Copy every line of the records below word for word, in the same order.

======== Data shown

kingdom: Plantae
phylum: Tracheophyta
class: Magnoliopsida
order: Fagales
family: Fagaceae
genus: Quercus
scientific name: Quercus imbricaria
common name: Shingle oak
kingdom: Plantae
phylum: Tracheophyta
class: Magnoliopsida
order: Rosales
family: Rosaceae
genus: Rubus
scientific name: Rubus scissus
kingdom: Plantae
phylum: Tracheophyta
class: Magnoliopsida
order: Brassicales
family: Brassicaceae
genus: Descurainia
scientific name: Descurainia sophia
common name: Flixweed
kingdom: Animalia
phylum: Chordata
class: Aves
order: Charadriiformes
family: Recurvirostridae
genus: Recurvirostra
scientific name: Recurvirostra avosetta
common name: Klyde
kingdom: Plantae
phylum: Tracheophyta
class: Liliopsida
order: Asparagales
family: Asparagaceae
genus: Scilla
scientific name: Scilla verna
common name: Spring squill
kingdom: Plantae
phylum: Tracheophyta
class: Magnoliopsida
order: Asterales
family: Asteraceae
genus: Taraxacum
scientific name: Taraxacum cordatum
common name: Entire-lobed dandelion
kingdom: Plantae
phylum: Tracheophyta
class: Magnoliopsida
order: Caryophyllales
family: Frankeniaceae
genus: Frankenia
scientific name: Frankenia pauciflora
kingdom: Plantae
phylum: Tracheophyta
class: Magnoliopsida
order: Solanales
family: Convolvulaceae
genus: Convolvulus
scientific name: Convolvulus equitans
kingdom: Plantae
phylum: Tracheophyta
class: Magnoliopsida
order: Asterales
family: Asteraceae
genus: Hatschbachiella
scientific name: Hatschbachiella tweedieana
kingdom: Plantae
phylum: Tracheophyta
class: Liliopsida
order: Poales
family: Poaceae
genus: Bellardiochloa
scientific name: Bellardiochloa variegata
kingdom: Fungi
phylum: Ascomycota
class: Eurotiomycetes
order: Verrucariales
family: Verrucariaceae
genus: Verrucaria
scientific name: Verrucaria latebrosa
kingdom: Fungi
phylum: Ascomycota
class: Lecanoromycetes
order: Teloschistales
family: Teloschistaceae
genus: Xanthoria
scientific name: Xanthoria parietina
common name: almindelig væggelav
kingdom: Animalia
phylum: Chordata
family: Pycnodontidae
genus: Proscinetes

================

> Answer in full:
kingdom: Plantae
phylum: Tracheophyta
class: Magnoliopsida
order: Fagales
family: Fagaceae
genus: Quercus
scientific name: Quercus imbricaria
common name: Shingle oak
kingdom: Plantae
phylum: Tracheophyta
class: Magnoliopsida
order: Rosales
family: Rosaceae
genus: Rubus
scientific name: Rubus scissus
kingdom: Plantae
phylum: Tracheophyta
class: Magnoliopsida
order: Brassicales
family: Brassicaceae
genus: Descurainia
scientific name: Descurainia sophia
common name: Flixweed
kingdom: Animalia
phylum: Chordata
class: Aves
order: Charadriiformes
family: Recurvirostridae
genus: Recurvirostra
scientific name: Recurvirostra avosetta
common name: Klyde
kingdom: Plantae
phylum: Tracheophyta
class: Liliopsida
order: Asparagales
family: Asparagaceae
genus: Scilla
scientific name: Scilla verna
common name: Spring squill
kingdom: Plantae
phylum: Tracheophyta
class: Magnoliopsida
order: Asterales
family: Asteraceae
genus: Taraxacum
scientific name: Taraxacum cordatum
common name: Entire-lobed dandelion
kingdom: Plantae
phylum: Tracheophyta
class: Magnoliopsida
order: Caryophyllales
family: Frankeniaceae
genus: Frankenia
scientific name: Frankenia pauciflora
kingdom: Plantae
phylum: Tracheophyta
class: Magnoliopsida
order: Solanales
family: Convolvulaceae
genus: Convolvulus
scientific name: Convolvulus equitans
kingdom: Plantae
phylum: Tracheophyta
class: Magnoliopsida
order: Asterales
family: Asteraceae
genus: Hatschbachiella
scientific name: Hatschbachiella tweedieana
kingdom: Plantae
phylum: Tracheophyta
class: Liliopsida
order: Poales
family: Poaceae
genus: Bellardiochloa
scientific name: Bellardiochloa variegata
kingdom: Fungi
phylum: Ascomycota
class: Eurotiomycetes
order: Verrucariales
family: Verrucariaceae
genus: Verrucaria
scientific name: Verrucaria latebrosa
kingdom: Fungi
phylum: Ascomycota
class: Lecanoromycetes
order: Teloschistales
family: Teloschistaceae
genus: Xanthoria
scientific name: Xanthoria parietina
common name: almindelig væggelav
kingdom: Animalia
phylum: Chordata
family: Pycnodontidae
genus: Proscinetes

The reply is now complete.